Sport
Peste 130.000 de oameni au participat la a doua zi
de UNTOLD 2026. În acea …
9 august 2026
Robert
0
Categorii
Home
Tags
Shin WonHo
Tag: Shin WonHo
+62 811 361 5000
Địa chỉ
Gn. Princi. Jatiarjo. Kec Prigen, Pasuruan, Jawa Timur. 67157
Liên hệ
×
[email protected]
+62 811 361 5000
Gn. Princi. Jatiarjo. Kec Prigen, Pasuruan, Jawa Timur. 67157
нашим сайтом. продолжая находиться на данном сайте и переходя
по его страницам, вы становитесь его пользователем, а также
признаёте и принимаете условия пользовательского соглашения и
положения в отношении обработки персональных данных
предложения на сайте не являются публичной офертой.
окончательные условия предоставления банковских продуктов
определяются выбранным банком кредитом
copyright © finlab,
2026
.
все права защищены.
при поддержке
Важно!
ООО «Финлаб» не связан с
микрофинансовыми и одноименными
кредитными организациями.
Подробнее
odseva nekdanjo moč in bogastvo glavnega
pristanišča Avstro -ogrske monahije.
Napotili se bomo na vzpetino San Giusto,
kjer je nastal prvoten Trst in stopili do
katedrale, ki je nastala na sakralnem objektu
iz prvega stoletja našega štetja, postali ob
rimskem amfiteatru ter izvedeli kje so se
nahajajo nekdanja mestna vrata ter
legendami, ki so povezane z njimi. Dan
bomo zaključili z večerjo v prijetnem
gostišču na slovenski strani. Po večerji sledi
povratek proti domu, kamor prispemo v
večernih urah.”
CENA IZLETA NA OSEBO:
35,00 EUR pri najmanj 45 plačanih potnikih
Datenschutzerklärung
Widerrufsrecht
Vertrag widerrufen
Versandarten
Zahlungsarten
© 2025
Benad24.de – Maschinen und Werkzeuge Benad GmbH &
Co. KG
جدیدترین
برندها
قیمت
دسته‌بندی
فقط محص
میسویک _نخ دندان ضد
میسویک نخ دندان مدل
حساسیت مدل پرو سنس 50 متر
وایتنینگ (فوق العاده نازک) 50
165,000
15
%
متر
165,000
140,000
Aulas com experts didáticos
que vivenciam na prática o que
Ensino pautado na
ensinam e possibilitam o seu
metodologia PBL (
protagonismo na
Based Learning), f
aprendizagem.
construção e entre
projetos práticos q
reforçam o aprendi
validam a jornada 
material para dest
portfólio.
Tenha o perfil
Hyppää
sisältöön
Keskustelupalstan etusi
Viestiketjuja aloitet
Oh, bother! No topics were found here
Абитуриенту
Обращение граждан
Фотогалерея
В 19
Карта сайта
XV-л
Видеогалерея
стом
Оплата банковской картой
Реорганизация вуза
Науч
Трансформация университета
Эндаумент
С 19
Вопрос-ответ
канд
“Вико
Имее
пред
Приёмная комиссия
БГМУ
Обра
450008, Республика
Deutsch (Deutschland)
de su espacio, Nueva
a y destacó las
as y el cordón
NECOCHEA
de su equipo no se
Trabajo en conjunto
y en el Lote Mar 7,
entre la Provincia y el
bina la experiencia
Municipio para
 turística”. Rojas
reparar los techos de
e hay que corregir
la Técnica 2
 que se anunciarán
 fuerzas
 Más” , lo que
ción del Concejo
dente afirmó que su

= = = =

■ Exercise directions
Counting the lines above that hold "bomo", reply with the number and no other words.

■ Response to this task
2